Esta es una historia que se contaba siempre entre los miembros de mi familia. Recuerdo aquellos inviernos posteriores a la guerra en los que pasábamos hambre y frío. Nos acurrucábamos todos en torno a una estufa de carbón y charlábamos preocupados sobre nuestra situación hasta altas horas de la noche. Tarde o temprano, inevitablemente, alguien sacaba a colación mi casco alemán infestado de piojos para relajar el ambiente con un toque de humor. A los mayores se les llenaban los ojos de lágrimas de tanto reír. Un muchacho lo bastante tonto para andar por ahí con un casco alemán lleno de piojos. ¡Está plagado de ellos! ¡Hasta un ciego los habría visto!
Yo les escuchaba sin decir nada, fingía que me hacía tanta gracia como a ellos, afirmaba con la cabeza mientras para mis adentros me decía que no eran más que un puñado de imbéciles. Ellos, por supuesto, no tenían ni idea de cómo me había hecho con el casco y no iba a ser yo quien se lo contase.
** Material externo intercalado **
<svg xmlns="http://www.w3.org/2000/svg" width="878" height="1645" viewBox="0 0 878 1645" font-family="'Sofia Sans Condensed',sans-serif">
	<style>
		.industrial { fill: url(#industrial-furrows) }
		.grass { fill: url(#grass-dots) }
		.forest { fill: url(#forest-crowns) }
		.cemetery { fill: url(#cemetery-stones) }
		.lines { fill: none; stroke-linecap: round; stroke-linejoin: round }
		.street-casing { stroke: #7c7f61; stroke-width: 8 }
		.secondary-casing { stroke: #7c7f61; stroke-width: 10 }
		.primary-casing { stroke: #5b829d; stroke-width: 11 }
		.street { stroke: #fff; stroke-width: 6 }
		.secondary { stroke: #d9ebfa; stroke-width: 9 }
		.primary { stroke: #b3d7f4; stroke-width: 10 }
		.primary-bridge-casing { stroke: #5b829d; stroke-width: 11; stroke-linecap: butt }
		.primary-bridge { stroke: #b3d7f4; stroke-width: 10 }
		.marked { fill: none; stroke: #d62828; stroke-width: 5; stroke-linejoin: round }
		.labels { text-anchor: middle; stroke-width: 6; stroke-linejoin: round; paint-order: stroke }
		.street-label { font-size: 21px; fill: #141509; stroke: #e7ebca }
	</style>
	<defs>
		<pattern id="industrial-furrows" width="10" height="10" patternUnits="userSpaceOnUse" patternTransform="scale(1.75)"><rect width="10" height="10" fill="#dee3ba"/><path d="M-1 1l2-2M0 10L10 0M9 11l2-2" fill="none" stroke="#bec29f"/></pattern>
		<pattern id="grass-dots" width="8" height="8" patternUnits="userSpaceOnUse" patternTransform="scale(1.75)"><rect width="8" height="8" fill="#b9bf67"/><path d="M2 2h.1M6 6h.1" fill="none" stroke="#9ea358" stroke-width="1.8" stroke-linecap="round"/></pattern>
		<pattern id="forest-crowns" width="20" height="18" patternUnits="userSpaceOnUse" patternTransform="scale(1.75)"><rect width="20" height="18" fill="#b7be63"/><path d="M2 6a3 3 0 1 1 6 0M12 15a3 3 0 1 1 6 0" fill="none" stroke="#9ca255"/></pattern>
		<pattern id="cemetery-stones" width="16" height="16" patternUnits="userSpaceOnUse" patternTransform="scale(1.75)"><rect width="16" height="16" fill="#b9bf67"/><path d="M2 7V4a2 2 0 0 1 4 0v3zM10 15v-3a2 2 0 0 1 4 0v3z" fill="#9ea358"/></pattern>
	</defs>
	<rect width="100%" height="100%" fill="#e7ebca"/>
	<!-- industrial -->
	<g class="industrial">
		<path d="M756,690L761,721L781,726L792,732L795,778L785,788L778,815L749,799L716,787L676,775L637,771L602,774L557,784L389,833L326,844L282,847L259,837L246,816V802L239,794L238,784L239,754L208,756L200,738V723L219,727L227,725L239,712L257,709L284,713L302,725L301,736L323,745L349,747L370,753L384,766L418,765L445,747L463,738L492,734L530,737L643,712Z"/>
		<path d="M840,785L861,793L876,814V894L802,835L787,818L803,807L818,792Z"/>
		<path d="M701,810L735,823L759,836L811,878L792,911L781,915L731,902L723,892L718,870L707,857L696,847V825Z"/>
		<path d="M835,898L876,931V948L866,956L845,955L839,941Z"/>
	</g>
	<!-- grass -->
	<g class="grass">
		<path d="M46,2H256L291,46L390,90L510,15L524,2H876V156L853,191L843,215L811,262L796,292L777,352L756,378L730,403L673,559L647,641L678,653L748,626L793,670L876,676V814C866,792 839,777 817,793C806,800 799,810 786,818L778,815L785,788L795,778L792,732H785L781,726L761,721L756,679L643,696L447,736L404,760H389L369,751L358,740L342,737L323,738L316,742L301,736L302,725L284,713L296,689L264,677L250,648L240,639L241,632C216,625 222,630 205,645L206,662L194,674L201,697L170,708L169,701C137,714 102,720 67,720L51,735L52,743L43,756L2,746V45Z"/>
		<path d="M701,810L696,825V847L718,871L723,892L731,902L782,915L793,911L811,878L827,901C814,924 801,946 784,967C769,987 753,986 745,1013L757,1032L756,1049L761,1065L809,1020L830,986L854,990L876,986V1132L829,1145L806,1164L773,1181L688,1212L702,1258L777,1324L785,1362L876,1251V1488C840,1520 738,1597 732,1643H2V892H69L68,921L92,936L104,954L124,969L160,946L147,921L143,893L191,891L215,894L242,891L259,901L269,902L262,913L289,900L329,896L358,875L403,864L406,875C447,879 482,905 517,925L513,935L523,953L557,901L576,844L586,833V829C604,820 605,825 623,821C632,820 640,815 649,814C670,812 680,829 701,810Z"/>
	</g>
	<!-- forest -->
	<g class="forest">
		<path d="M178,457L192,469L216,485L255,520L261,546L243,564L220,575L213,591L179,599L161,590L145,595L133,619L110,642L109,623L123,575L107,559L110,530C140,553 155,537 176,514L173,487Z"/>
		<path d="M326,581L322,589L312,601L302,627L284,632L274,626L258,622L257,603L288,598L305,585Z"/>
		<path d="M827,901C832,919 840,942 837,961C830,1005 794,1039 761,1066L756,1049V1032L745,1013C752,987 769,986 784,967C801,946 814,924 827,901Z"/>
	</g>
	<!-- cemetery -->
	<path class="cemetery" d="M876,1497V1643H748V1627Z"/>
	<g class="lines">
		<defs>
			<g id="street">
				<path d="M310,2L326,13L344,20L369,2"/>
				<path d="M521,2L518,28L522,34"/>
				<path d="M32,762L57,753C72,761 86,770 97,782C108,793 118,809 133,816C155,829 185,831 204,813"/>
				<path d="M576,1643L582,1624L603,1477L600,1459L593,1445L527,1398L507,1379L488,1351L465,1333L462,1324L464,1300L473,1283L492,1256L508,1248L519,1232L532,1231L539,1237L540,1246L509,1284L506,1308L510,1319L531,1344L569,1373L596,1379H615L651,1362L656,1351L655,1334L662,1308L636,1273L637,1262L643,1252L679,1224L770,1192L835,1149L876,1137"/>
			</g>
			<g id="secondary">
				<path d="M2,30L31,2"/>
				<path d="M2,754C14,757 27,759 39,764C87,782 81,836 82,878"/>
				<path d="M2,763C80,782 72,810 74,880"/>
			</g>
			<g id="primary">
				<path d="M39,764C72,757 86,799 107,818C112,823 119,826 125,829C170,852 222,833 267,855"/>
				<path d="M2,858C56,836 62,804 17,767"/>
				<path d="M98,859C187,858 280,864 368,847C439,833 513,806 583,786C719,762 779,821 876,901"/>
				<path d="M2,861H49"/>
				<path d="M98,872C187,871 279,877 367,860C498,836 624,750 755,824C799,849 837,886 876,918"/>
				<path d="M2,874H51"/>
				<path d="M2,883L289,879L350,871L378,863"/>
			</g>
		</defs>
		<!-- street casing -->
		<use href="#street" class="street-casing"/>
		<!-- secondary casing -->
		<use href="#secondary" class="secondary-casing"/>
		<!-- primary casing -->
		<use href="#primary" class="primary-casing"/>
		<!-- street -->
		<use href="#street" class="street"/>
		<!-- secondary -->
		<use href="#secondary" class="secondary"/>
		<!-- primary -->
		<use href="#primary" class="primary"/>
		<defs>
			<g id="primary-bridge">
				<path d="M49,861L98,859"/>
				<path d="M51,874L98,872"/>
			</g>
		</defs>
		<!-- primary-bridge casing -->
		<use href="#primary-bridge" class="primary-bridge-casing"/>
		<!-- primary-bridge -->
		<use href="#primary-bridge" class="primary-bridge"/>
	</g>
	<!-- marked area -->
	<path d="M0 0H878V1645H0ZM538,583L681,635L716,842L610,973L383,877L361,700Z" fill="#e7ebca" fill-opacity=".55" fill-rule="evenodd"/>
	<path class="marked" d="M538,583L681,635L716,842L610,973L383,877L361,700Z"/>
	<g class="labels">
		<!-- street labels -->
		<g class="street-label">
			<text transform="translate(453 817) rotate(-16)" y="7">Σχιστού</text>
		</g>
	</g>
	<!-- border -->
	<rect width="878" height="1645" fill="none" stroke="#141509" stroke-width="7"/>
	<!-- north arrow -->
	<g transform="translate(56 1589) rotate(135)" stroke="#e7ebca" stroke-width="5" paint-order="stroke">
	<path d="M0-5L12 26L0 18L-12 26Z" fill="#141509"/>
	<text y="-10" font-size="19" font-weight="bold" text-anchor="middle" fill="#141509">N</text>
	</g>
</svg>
Fue al día siguiente a la liberación de Belgrado. Estaba en el recinto ferial junto a la iglesia de San Marcos con unos muchachos mayores que yo, sin mucho que hacer, husmeando por ahí. Entonces, de pronto, los vi: dos soldados alemanes, obviamente muertos, tendidos en el suelo. Nos acercamos para verlos mejor. No tenían armas. Les faltaban las botas, pero había un casco que había caído al suelo. No recuerdo qué hicieron los otros, pero yo fui directo a por el casco. Me acerqué de puntillas procurando que los soldados muertos no despertaran, mientras mantenía la mirada apartada. No llegué a verles la cara, aunque a veces tengo la sensación de que sí se la vi. De todo lo demás que sucedió en aquel momento guardo un recuerdo intensamente claro".